> **What is expected**: Set the data down again so that every line matches exactly.

> **The data**:
┄┄┄┄┄┄
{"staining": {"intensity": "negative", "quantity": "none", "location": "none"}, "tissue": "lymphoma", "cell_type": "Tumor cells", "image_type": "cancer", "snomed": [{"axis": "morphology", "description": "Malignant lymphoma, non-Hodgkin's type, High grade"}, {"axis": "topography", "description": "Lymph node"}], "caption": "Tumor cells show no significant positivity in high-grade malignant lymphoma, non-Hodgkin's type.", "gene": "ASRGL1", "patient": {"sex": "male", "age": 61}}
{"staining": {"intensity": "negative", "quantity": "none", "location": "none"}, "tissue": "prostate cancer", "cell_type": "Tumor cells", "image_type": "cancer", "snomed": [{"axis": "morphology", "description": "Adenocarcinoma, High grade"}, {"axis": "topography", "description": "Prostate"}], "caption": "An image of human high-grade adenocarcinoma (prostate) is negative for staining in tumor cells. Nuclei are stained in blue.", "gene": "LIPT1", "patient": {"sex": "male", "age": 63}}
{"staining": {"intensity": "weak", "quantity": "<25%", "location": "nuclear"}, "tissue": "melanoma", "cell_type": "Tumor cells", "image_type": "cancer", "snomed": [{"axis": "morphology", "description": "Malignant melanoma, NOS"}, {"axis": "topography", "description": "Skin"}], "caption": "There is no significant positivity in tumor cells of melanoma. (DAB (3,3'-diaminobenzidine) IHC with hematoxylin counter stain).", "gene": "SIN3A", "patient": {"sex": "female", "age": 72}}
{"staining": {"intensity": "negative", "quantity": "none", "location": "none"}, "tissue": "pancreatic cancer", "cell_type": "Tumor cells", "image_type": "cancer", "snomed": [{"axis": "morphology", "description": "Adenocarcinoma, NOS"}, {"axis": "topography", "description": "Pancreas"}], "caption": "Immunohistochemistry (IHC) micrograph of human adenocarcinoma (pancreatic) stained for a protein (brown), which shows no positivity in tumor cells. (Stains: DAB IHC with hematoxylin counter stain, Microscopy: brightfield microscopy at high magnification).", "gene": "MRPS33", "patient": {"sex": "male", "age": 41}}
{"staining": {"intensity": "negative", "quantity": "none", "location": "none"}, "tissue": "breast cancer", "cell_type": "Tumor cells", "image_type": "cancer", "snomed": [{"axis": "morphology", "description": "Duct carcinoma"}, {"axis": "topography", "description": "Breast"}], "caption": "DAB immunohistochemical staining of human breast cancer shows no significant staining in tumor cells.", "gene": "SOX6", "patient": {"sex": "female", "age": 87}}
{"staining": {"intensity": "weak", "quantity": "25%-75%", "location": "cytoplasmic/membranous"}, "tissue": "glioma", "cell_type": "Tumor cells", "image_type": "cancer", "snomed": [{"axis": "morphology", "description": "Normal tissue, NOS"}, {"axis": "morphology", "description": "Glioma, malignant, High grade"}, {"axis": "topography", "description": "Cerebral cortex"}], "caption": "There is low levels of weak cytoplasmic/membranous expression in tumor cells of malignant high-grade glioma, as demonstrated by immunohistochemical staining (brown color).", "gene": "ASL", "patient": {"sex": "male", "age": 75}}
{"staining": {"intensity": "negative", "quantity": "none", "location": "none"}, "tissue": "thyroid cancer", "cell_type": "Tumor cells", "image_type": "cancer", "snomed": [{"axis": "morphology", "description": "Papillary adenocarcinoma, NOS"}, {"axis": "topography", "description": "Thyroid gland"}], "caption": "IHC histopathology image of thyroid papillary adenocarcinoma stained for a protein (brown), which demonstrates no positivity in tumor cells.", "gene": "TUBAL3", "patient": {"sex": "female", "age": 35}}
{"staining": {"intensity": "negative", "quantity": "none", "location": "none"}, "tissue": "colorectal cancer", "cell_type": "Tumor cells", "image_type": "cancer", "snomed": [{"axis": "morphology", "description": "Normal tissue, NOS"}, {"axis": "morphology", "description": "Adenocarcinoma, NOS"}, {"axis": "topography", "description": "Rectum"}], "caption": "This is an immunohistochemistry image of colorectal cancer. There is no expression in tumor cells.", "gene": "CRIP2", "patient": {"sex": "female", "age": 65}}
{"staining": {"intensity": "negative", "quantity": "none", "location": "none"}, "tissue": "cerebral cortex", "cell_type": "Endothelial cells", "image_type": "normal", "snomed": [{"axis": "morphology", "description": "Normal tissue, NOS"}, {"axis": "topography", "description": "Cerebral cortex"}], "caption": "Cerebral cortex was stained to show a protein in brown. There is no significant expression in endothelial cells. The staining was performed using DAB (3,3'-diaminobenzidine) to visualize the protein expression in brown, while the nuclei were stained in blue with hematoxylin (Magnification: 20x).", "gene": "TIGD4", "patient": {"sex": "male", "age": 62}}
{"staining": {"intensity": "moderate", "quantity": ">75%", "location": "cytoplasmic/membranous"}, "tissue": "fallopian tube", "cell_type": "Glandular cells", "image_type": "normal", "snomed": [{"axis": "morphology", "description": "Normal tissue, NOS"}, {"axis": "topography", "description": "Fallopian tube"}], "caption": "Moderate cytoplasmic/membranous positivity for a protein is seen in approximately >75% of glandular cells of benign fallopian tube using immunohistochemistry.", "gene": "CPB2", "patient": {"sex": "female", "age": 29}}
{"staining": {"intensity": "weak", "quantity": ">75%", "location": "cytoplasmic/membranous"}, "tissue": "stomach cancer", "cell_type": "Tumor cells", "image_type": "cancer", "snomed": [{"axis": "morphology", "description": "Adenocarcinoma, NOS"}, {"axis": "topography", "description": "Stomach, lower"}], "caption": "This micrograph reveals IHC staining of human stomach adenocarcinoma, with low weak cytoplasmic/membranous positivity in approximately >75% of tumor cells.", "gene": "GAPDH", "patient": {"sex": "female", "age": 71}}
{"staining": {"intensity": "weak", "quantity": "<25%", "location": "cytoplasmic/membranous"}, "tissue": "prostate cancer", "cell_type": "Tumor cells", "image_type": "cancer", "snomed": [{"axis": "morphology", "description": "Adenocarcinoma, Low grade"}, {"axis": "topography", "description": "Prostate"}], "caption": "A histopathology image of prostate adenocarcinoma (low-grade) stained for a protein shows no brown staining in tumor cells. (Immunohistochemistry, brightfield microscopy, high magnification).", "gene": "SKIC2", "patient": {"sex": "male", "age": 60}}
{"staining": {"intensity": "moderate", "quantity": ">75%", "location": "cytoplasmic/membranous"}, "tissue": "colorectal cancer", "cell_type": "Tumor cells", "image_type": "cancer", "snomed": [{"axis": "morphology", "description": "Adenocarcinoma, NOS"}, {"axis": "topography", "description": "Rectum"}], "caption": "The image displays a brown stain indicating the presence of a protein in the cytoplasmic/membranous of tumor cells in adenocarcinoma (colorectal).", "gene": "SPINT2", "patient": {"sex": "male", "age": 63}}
┄┄┄┄┄┄
> **Problem solution**:
{"staining": {"intensity": "negative", "quantity": "none", "location": "none"}, "tissue": "lymphoma", "cell_type": "Tumor cells", "image_type": "cancer", "snomed": [{"axis": "morphology", "description": "Malignant lymphoma, non-Hodgkin's type, High grade"}, {"axis": "topography", "description": "Lymph node"}], "caption": "Tumor cells show no significant positivity in high-grade malignant lymphoma, non-Hodgkin's type.", "gene": "ASRGL1", "patient": {"sex": "male", "age": 61}}
{"staining": {"intensity": "negative", "quantity": "none", "location": "none"}, "tissue": "prostate cancer", "cell_type": "Tumor cells", "image_type": "cancer", "snomed": [{"axis": "morphology", "description": "Adenocarcinoma, High grade"}, {"axis": "topography", "description": "Prostate"}], "caption": "An image of human high-grade adenocarcinoma (prostate) is negative for staining in tumor cells. Nuclei are stained in blue.", "gene": "LIPT1", "patient": {"sex": "male", "age": 63}}
{"staining": {"intensity": "weak", "quantity": "<25%", "location": "nuclear"}, "tissue": "melanoma", "cell_type": "Tumor cells", "image_type": "cancer", "snomed": [{"axis": "morphology", "description": "Malignant melanoma, NOS"}, {"axis": "topography", "description": "Skin"}], "caption": "There is no significant positivity in tumor cells of melanoma. (DAB (3,3'-diaminobenzidine) IHC with hematoxylin counter stain).", "gene": "SIN3A", "patient": {"sex": "female", "age": 72}}
{"staining": {"intensity": "negative", "quantity": "none", "location": "none"}, "tissue": "pancreatic cancer", "cell_type": "Tumor cells", "image_type": "cancer", "snomed": [{"axis": "morphology", "description": "Adenocarcinoma, NOS"}, {"axis": "topography", "description": "Pancreas"}], "caption": "Immunohistochemistry (IHC) micrograph of human adenocarcinoma (pancreatic) stained for a protein (brown), which shows no positivity in tumor cells. (Stains: DAB IHC with hematoxylin counter stain, Microscopy: brightfield microscopy at high magnification).", "gene": "MRPS33", "patient": {"sex": "male", "age": 41}}
{"staining": {"intensity": "negative", "quantity": "none", "location": "none"}, "tissue": "breast cancer", "cell_type": "Tumor cells", "image_type": "cancer", "snomed": [{"axis": "morphology", "description": "Duct carcinoma"}, {"axis": "topography", "description": "Breast"}], "caption": "DAB immunohistochemical staining of human breast cancer shows no significant staining in tumor cells.", "gene": "SOX6", "patient": {"sex": "female", "age": 87}}
{"staining": {"intensity": "weak", "quantity": "25%-75%", "location": "cytoplasmic/membranous"}, "tissue": "glioma", "cell_type": "Tumor cells", "image_type": "cancer", "snomed": [{"axis": "morphology", "description": "Normal tissue, NOS"}, {"axis": "morphology", "description": "Glioma, malignant, High grade"}, {"axis": "topography", "description": "Cerebral cortex"}], "caption": "There is low levels of weak cytoplasmic/membranous expression in tumor cells of malignant high-grade glioma, as demonstrated by immunohistochemical staining (brown color).", "gene": "ASL", "patient": {"sex": "male", "age": 75}}
{"staining": {"intensity": "negative", "quantity": "none", "location": "none"}, "tissue": "thyroid cancer", "cell_type": "Tumor cells", "image_type": "cancer", "snomed": [{"axis": "morphology", "description": "Papillary adenocarcinoma, NOS"}, {"axis": "topography", "description": "Thyroid gland"}], "caption": "IHC histopathology image of thyroid papillary adenocarcinoma stained for a protein (brown), which demonstrates no positivity in tumor cells.", "gene": "TUBAL3", "patient": {"sex": "female", "age": 35}}
{"staining": {"intensity": "negative", "quantity": "none", "location": "none"}, "tissue": "colorectal cancer", "cell_type": "Tumor cells", "image_type": "cancer", "snomed": [{"axis": "morphology", "description": "Normal tissue, NOS"}, {"axis": "morphology", "description": "Adenocarcinoma, NOS"}, {"axis": "topography", "description": "Rectum"}], "caption": "This is an immunohistochemistry image of colorectal cancer. There is no expression in tumor cells.", "gene": "CRIP2", "patient": {"sex": "female", "age": 65}}
{"staining": {"intensity": "negative", "quantity": "none", "location": "none"}, "tissue": "cerebral cortex", "cell_type": "Endothelial cells", "image_type": "normal", "snomed": [{"axis": "morphology", "description": "Normal tissue, NOS"}, {"axis": "topography", "description": "Cerebral cortex"}], "caption": "Cerebral cortex was stained to show a protein in brown. There is no significant expression in endothelial cells. The staining was performed using DAB (3,3'-diaminobenzidine) to visualize the protein expression in brown, while the nuclei were stained in blue with hematoxylin (Magnification: 20x).", "gene": "TIGD4", "patient": {"sex": "male", "age": 62}}
{"staining": {"intensity": "moderate", "quantity": ">75%", "location": "cytoplasmic/membranous"}, "tissue": "fallopian tube", "cell_type": "Glandular cells", "image_type": "normal", "snomed": [{"axis": "morphology", "description": "Normal tissue, NOS"}, {"axis": "topography", "description": "Fallopian tube"}], "caption": "Moderate cytoplasmic/membranous positivity for a protein is seen in approximately >75% of glandular cells of benign fallopian tube using immunohistochemistry.", "gene": "CPB2", "patient": {"sex": "female", "age": 29}}
{"staining": {"intensity": "weak", "quantity": ">75%", "location": "cytoplasmic/membranous"}, "tissue": "stomach cancer", "cell_type": "Tumor cells", "image_type": "cancer", "snomed": [{"axis": "morphology", "description": "Adenocarcinoma, NOS"}, {"axis": "topography", "description": "Stomach, lower"}], "caption": "This micrograph reveals IHC staining of human stomach adenocarcinoma, with low weak cytoplasmic/membranous positivity in approximately >75% of tumor cells.", "gene": "GAPDH", "patient": {"sex": "female", "age": 71}}
{"staining": {"intensity": "weak", "quantity": "<25%", "location": "cytoplasmic/membranous"}, "tissue": "prostate cancer", "cell_type": "Tumor cells", "image_type": "cancer", "snomed": [{"axis": "morphology", "description": "Adenocarcinoma, Low grade"}, {"axis": "topography", "description": "Prostate"}], "caption": "A histopathology image of prostate adenocarcinoma (low-grade) stained for a protein shows no brown staining in tumor cells. (Immunohistochemistry, brightfield microscopy, high magnification).", "gene": "SKIC2", "patient": {"sex": "male", "age": 60}}
{"staining": {"intensity": "moderate", "quantity": ">75%", "location": "cytoplasmic/membranous"}, "tissue": "colorectal cancer", "cell_type": "Tumor cells", "image_type": "cancer", "snomed": [{"axis": "morphology", "description": "Adenocarcinoma, NOS"}, {"axis": "topography", "description": "Rectum"}], "caption": "The image displays a brown stain indicating the presence of a protein in the cytoplasmic/membranous of tumor cells in adenocarcinoma (colorectal).", "gene": "SPINT2", "patient": {"sex": "male", "age": 63}}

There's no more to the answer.